● **RECORDS FOR THIS EXERCISE**:
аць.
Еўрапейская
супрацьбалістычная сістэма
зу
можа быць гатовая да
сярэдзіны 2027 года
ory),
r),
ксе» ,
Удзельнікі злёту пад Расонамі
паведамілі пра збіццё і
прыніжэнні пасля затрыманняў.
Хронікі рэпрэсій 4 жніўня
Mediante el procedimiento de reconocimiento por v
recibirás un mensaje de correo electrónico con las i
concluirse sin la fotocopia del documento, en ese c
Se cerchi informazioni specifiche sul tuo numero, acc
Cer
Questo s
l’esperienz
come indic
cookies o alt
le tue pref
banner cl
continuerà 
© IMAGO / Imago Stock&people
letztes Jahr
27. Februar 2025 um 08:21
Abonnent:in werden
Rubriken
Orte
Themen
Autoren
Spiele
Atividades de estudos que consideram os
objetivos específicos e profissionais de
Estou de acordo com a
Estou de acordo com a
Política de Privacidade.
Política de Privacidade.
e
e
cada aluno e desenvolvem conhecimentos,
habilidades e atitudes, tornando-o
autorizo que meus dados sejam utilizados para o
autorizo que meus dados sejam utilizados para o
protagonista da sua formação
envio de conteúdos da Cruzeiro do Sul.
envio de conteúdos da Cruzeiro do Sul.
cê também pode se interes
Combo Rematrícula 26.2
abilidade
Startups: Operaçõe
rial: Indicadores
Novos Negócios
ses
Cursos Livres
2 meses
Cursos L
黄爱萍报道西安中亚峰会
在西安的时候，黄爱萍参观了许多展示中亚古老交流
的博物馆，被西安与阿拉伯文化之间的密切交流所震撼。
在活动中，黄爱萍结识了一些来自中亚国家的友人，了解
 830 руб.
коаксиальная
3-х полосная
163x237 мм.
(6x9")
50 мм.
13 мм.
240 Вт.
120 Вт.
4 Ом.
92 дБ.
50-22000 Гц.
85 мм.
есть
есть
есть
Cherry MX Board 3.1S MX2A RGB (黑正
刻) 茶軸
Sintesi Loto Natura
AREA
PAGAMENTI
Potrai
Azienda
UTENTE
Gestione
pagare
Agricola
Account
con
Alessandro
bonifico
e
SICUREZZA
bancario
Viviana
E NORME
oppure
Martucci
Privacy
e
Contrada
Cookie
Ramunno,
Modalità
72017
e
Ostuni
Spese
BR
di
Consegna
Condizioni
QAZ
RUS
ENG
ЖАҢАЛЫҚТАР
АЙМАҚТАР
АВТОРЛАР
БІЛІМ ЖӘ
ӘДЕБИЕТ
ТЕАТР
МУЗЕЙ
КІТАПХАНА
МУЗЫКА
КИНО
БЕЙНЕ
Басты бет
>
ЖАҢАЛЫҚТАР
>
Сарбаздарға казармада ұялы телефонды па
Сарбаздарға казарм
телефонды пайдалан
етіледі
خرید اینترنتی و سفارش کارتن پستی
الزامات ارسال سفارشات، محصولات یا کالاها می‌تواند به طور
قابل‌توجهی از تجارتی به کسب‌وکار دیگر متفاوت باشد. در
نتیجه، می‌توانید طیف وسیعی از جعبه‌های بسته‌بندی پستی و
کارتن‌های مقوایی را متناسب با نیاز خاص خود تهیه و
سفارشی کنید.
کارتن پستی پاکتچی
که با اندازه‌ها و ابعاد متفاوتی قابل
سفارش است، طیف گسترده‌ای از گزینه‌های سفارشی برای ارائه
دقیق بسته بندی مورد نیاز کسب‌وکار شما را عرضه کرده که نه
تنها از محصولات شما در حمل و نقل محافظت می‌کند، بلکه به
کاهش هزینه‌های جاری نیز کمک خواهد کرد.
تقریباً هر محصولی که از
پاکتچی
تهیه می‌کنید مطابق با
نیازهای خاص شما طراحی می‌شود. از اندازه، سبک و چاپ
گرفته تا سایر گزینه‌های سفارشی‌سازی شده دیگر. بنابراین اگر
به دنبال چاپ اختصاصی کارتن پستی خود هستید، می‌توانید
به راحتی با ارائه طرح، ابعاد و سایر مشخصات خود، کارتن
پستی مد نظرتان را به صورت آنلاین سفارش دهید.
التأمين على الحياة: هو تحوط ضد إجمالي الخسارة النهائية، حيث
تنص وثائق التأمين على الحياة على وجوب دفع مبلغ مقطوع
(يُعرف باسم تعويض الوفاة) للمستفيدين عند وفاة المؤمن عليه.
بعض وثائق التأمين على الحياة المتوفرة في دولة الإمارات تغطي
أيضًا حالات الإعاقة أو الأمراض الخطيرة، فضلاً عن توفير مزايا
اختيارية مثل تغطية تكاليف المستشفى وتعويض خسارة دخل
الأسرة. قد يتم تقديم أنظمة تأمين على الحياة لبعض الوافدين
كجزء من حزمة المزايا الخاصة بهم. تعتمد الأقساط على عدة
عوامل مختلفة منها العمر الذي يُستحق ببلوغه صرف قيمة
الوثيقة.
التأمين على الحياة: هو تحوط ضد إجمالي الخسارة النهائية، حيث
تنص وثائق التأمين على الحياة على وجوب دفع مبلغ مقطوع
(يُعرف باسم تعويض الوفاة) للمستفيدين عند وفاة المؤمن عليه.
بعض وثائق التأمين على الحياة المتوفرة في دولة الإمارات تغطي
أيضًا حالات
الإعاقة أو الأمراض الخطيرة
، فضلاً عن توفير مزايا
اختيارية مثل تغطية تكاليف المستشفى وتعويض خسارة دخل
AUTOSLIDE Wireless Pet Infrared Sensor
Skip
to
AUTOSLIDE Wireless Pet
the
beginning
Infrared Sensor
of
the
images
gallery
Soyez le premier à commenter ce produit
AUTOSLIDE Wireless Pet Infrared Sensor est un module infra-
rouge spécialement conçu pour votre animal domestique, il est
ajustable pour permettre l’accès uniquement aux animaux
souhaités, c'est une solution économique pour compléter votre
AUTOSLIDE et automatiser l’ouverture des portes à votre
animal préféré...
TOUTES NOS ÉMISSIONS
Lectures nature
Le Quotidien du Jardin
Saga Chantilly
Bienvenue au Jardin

● **INSTRUCTIONS FOR THE TASK**: Above is a listing; print exactly its lines from the one with "Хронікі рэпрэсій 4 жніўня" through the one with "le tue pref", and no other lines.

● **TASK ANSWER**:
Хронікі рэпрэсій 4 жніўня
Mediante el procedimiento de reconocimiento por v
recibirás un mensaje de correo electrónico con las i
concluirse sin la fotocopia del documento, en ese c
Se cerchi informazioni specifiche sul tuo numero, acc
Cer
Questo s
l’esperienz
come indic
cookies o alt
le tue pref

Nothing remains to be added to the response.